__Passage shown__:
Eshott

Validation date: 12 01 2012
Updated on: Never
Views: 3610
See on the interactive map:


55°16'46"N 001°43'05"W

runway: 01/19 - 1122x45m - tarmac/asphalt (CLOSED)
runway: 08/26 - 1722x45m - tarmac/asphalt (CLOSED)
runway: 14/32 - 1110x45m - tarmac/asphalt (CLOSED)
runway: 14/32 - 600x43m - tarmac/asphalt (CLOSED)
runway: 01/19 - 610x11m/2000x35ft - asphalt
runway: 01/19 - 550x17m/1800x55ft - grass
runway: 08/26 - 490x11m/1608x35ft - asphalt

Eshott airfield (RAF Eshott, also known as Bockenfield Aerodrome) is a airfield 435 kilometers north of London.
The airfield was built in 1942 and opened on 10 November 1942 as RAF Eshott. It served as the station of No.57 Operational Training Unit (OTU), operating Spitfires. At the time some 2000 personnel were stationed at the base. Spitfire training was carried out at the airfield until the unit was moved to RAF Boulmer in August 1944.
It was then put on Care and Maintenance until it was sold off in 1948.


World War II plan of the airfield

The airfield was then largely returned to agricultural use. Many of its wartime facilities were torn down. Some remain however, as do some platforms, the runway and much of its taxi track and dispersal system. On the north side of the airfield the taxitrack was converted into a public local road.

__Recorded information__:

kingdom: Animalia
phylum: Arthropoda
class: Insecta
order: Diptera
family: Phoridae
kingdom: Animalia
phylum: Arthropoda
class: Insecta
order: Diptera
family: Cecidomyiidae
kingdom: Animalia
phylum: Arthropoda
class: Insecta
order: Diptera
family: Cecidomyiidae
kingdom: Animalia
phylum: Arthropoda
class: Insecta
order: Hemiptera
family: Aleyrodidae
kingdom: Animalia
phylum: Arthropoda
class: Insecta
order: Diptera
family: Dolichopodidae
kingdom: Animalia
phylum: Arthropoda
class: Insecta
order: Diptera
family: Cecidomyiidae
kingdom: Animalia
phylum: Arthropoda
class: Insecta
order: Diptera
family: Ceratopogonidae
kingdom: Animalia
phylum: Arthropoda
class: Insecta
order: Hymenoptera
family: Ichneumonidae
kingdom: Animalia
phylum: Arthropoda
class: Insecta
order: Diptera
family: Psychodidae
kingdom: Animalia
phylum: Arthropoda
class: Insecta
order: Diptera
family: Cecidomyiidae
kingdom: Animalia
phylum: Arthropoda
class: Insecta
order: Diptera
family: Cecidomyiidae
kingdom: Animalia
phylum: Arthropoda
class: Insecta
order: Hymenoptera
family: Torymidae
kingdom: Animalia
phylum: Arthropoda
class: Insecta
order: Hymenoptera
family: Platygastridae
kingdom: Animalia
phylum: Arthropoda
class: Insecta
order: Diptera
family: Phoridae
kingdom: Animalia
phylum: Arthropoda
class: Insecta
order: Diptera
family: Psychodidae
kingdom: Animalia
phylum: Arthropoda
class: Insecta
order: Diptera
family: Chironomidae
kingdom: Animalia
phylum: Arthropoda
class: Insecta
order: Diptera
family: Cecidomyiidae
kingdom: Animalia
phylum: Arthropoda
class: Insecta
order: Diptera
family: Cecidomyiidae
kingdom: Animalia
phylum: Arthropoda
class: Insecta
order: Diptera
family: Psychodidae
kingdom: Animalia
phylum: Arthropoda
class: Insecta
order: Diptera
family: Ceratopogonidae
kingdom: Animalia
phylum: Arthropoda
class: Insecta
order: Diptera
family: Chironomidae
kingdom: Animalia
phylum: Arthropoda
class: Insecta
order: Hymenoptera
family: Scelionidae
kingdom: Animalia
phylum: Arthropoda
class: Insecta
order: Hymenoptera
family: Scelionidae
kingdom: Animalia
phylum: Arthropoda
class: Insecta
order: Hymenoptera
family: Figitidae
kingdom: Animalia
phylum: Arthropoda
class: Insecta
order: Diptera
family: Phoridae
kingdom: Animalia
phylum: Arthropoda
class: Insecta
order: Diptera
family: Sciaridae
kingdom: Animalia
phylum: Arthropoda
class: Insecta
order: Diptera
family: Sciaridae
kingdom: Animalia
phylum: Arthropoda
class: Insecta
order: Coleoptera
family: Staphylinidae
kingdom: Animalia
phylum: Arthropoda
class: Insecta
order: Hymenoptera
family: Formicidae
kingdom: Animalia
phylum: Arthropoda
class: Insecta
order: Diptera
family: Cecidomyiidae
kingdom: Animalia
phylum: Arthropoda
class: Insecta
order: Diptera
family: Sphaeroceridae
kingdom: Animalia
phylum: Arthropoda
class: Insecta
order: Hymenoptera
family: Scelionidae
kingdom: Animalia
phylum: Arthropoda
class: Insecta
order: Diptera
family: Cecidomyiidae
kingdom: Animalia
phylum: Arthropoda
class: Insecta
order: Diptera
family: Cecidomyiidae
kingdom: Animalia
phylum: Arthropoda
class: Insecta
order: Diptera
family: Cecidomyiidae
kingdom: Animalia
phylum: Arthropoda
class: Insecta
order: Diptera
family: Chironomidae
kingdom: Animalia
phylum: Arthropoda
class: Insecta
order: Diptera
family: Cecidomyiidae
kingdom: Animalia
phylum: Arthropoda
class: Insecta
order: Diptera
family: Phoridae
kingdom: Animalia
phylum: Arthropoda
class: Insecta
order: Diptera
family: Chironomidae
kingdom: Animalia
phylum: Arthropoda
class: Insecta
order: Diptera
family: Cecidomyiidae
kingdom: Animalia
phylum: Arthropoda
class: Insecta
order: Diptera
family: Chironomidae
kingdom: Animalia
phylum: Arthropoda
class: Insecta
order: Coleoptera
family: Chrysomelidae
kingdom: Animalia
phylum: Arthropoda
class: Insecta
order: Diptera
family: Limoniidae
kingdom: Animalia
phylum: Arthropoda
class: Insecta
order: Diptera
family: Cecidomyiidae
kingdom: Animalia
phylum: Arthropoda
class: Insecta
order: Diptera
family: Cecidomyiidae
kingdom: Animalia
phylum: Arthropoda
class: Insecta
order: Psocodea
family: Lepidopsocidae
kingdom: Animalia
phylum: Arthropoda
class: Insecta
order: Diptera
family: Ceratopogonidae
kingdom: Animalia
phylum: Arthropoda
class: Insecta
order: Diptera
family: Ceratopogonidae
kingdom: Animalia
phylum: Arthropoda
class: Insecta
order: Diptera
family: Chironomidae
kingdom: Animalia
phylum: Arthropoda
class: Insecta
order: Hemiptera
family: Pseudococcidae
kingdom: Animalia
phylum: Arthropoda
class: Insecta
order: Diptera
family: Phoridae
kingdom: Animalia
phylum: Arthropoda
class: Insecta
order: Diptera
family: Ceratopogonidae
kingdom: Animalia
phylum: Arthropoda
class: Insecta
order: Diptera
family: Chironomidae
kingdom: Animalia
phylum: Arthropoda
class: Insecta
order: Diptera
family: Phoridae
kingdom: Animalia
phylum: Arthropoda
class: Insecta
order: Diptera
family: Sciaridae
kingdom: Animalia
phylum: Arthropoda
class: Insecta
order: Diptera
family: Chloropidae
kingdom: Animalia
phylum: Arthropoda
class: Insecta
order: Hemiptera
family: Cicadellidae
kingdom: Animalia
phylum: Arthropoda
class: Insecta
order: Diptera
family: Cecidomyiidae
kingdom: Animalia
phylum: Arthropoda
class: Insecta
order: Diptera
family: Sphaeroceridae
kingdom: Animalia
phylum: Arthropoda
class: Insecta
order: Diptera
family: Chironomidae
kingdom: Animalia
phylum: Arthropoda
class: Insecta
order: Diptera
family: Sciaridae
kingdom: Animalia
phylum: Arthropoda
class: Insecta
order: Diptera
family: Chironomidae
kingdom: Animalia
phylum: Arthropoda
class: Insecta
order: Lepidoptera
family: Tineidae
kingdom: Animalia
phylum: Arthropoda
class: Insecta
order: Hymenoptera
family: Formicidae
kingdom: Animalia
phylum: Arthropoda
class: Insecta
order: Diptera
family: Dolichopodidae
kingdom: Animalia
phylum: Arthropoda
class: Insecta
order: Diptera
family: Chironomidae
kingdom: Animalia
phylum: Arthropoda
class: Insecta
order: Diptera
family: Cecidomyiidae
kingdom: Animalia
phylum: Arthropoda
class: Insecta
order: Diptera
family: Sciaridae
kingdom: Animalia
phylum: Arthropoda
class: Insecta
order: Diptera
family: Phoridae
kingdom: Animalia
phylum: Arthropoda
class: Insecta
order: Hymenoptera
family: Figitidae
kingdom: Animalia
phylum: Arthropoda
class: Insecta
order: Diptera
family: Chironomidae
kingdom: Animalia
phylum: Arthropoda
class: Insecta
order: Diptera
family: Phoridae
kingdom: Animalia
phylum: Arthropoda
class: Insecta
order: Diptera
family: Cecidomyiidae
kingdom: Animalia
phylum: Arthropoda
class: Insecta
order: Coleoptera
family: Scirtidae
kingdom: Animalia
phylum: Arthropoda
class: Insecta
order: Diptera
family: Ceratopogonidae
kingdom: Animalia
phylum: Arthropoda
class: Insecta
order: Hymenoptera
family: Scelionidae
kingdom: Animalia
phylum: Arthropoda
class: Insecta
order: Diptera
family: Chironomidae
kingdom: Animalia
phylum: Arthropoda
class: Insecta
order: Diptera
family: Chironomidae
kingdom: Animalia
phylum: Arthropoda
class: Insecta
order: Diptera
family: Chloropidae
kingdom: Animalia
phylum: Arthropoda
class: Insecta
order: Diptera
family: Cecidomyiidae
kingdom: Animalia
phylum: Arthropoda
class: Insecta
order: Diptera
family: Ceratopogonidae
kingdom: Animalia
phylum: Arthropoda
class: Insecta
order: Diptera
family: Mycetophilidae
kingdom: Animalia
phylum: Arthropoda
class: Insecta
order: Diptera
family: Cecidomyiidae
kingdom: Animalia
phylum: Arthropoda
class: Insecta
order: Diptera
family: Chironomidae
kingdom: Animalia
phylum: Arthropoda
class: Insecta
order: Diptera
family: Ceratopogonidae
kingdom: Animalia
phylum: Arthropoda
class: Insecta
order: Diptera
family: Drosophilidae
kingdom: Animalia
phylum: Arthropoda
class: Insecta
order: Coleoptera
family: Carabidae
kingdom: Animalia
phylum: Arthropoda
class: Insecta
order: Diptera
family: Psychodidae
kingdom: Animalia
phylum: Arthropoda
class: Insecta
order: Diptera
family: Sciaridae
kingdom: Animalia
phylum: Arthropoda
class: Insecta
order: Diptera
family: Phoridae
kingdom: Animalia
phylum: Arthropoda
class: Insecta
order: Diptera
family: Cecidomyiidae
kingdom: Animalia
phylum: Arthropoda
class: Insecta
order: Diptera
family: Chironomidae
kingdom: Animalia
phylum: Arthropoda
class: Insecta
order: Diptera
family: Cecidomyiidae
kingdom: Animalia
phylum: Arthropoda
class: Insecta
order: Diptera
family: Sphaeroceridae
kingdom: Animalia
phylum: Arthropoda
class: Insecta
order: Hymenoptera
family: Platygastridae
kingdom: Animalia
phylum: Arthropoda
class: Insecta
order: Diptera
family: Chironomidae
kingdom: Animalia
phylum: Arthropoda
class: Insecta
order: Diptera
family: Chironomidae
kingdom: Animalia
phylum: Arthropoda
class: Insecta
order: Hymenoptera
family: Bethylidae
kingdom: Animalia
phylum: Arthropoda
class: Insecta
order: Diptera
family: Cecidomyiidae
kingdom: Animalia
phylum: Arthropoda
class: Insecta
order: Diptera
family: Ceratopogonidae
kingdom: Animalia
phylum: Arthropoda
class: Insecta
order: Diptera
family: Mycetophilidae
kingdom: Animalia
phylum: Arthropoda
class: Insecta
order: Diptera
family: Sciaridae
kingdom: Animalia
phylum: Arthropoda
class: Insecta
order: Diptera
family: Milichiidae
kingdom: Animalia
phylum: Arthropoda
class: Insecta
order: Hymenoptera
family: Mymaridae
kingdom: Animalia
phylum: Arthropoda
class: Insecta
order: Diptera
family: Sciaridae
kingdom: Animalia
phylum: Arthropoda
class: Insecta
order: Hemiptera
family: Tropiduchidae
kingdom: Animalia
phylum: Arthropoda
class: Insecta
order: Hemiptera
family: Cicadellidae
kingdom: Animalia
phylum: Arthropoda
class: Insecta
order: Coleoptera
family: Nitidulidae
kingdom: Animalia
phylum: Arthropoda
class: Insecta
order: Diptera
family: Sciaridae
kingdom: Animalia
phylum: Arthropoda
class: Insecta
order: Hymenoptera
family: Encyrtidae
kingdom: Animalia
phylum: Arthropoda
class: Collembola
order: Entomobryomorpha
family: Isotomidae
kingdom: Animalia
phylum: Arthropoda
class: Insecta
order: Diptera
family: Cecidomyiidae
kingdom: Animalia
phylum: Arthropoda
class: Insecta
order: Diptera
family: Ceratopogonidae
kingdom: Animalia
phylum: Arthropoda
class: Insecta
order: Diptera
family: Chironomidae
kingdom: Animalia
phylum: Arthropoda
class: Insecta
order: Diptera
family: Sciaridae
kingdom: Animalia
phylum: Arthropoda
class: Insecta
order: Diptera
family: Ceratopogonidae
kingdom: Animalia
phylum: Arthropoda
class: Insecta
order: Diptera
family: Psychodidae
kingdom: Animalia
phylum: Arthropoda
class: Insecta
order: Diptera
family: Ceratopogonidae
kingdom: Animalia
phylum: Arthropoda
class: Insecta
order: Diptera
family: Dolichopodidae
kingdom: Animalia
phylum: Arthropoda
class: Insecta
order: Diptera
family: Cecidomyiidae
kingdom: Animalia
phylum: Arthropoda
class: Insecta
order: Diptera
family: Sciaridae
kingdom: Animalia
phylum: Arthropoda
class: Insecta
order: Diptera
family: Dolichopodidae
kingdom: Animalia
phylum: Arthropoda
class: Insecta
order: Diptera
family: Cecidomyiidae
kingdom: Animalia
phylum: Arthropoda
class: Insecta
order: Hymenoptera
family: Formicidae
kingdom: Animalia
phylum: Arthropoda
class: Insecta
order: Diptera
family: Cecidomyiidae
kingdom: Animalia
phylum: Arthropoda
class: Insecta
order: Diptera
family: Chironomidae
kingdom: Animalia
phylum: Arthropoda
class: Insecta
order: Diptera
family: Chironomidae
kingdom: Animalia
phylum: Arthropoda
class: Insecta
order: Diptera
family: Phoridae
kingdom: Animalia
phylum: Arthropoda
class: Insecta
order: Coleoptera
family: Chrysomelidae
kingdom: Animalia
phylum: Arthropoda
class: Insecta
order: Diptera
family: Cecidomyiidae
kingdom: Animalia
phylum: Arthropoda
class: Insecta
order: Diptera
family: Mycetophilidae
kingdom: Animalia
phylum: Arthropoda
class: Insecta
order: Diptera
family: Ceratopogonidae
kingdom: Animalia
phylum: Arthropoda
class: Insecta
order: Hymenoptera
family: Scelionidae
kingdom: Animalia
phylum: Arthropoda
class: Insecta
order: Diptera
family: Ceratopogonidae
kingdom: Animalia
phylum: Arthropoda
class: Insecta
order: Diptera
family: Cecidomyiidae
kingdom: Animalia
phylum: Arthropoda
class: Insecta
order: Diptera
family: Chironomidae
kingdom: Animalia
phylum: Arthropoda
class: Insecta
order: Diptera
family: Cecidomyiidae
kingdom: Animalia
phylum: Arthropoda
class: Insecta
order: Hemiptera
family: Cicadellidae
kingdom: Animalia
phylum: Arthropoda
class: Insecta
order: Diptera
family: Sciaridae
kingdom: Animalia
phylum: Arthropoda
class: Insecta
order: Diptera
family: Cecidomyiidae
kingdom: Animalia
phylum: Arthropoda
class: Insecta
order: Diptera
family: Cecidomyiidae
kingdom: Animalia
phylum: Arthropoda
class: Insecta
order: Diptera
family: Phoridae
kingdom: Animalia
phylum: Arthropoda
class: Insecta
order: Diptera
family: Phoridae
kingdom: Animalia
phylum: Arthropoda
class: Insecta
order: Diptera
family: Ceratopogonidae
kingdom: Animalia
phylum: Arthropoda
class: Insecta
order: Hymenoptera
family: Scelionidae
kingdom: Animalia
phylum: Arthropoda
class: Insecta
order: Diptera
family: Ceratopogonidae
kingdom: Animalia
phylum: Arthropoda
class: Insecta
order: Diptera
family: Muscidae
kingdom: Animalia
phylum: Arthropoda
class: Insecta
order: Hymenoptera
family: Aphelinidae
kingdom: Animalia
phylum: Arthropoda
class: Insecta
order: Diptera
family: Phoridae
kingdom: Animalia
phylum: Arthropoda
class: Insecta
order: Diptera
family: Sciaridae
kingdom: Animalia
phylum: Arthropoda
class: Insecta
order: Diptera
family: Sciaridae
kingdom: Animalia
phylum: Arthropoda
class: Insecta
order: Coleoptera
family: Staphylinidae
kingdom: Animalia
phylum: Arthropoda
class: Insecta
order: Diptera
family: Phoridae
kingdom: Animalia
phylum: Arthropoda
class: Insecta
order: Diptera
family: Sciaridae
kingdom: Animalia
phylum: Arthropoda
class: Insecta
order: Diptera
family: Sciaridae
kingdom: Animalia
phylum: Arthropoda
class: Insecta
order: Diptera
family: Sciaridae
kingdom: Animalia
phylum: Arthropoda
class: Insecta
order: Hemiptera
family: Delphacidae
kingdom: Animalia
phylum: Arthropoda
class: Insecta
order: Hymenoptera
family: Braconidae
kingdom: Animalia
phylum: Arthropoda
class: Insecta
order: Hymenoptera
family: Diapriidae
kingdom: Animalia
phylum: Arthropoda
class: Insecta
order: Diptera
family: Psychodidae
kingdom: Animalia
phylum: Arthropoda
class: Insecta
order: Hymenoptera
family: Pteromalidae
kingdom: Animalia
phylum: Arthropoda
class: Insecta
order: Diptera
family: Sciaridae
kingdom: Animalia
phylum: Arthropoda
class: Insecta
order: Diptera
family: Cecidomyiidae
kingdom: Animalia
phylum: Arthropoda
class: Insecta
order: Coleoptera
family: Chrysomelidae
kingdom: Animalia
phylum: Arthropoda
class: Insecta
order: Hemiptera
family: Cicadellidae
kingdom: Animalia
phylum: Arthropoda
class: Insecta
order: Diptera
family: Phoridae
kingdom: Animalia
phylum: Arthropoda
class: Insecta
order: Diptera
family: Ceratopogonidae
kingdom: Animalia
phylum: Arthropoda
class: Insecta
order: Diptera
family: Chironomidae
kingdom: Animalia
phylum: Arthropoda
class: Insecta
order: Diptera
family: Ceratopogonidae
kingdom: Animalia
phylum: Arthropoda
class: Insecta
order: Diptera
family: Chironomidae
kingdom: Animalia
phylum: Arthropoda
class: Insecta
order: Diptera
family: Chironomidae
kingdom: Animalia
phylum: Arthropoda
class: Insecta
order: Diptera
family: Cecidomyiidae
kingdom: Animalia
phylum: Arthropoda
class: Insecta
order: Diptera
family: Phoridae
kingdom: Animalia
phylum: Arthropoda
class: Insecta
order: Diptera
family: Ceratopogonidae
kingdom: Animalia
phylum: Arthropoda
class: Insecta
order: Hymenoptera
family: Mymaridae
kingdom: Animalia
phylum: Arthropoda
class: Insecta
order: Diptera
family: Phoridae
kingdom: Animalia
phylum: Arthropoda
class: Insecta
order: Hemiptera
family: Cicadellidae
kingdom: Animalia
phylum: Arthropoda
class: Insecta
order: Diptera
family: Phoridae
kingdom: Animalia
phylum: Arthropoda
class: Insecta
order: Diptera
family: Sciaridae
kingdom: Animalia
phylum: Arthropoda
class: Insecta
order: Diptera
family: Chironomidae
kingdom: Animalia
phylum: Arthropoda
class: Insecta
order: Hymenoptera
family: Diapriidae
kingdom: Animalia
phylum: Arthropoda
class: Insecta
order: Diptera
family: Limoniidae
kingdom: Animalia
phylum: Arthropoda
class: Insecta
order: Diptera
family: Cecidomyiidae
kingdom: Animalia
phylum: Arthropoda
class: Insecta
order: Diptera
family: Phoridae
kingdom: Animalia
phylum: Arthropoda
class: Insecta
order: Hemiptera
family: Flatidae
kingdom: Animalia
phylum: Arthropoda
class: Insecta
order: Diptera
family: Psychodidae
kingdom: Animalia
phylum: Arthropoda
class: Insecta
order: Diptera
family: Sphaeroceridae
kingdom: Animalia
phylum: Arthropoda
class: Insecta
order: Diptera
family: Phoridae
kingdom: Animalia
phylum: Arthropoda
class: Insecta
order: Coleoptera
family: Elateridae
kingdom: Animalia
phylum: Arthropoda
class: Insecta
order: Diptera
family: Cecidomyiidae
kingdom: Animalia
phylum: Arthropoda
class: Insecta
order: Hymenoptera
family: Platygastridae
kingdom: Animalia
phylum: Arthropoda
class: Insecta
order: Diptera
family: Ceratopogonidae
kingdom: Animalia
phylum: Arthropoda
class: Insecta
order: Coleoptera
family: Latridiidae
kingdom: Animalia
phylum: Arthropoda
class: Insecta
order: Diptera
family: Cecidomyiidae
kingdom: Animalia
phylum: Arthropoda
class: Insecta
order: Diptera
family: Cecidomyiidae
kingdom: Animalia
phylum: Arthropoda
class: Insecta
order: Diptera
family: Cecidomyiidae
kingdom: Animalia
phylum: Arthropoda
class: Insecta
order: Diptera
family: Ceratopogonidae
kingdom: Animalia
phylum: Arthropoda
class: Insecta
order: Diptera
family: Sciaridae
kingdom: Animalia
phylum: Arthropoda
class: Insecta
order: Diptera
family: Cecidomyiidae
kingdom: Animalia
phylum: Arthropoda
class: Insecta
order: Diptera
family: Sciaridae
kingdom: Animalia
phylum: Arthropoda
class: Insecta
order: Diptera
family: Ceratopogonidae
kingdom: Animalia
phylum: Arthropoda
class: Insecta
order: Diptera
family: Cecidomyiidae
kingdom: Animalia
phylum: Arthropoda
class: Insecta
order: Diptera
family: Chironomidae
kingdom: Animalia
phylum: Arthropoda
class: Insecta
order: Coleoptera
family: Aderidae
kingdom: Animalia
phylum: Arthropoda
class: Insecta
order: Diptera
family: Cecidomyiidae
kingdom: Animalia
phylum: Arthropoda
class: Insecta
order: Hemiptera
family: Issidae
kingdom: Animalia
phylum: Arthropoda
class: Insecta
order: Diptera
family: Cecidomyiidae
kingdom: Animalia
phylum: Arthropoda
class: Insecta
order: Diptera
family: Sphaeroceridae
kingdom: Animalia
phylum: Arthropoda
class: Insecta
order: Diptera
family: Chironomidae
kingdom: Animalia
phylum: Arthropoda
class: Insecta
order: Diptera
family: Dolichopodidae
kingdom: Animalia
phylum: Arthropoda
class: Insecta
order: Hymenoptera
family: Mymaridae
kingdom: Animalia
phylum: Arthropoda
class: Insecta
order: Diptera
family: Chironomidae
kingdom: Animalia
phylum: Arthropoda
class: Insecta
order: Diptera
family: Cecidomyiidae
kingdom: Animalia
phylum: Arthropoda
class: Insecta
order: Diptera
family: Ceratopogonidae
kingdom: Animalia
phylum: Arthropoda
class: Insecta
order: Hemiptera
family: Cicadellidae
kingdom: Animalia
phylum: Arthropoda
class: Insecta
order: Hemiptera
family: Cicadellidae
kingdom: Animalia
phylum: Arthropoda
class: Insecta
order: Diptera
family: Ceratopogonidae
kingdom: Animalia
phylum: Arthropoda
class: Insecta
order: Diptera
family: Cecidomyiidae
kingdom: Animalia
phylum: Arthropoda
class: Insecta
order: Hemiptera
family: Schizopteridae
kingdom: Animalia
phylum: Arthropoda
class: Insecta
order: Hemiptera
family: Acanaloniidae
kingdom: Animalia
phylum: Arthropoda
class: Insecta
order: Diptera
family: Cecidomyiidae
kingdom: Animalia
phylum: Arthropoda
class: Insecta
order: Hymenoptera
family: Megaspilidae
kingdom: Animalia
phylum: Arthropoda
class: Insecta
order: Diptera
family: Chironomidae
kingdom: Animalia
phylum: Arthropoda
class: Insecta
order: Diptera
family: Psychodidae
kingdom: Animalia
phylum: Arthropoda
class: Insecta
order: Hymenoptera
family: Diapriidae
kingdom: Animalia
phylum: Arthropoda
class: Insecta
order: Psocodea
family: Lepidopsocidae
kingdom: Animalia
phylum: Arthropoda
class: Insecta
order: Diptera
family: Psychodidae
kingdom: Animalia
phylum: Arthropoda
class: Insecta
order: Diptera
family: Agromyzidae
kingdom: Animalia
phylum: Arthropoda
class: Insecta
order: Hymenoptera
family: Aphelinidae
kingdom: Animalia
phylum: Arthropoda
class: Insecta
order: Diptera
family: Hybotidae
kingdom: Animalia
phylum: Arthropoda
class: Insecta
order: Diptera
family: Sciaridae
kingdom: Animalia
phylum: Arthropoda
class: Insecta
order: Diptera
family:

__What you need to do__:
1/ Retype the Eshott airfield text from "runway: 14/32 - 600x43m" up to and including "off in 1948.".
2/ Extend the Eshott airfield text past its last sentence.
The entries aren't needed for anything here.

__Responses to the tasks__:
1/
runway: 14/32 - 600x43m - tarmac/asphalt (CLOSED)
runway: 01/19 - 610x11m/2000x35ft - asphalt
runway: 01/19 - 550x17m/1800x55ft - grass
runway: 08/26 - 490x11m/1608x35ft - asphalt

Eshott airfield (RAF Eshott, also known as Bockenfield Aerodrome) is a airfield 435 kilometers north of London.
The airfield was built in 1942 and opened on 10 November 1942 as RAF Eshott. It served as the station of No.57 Operational Training Unit (OTU), operating Spitfires. At the time some 2000 personnel were stationed at the base. Spitfire training was carried out at the airfield until the unit was moved to RAF Boulmer in August 1944.
It was then put on Care and Maintenance until it was sold off in 1948.

2/
Around 1990 the airfield reopened.
On its old runway system three smaller runways were laid out, and a fourth grass runway was laid out immediately parallel to the 01/19 runway. The airfield is now the home for over 50 aircraft and accommodates a clubhouse building, parking, and several hangar blocks. Somewhere between 2002 and 2011 it lost the use of the 600x43m 14/32 runway when hangarage was built on the runway.


airfield map ca. 2002 (eshottairfield.co.uk).


Overview of the airfield in 2002 (Google Earth)


The airfield in 2006 shows some construction had taken place on the 14/32 runway, as well as ongoing construction north of the former technical site (Google Earth).


View of the old runway 01/19 in 2008.


2009 overview of the airfield, showing even more hangars on the 14/32 runway, and a completed hangar north of the former technical site (Google Earth).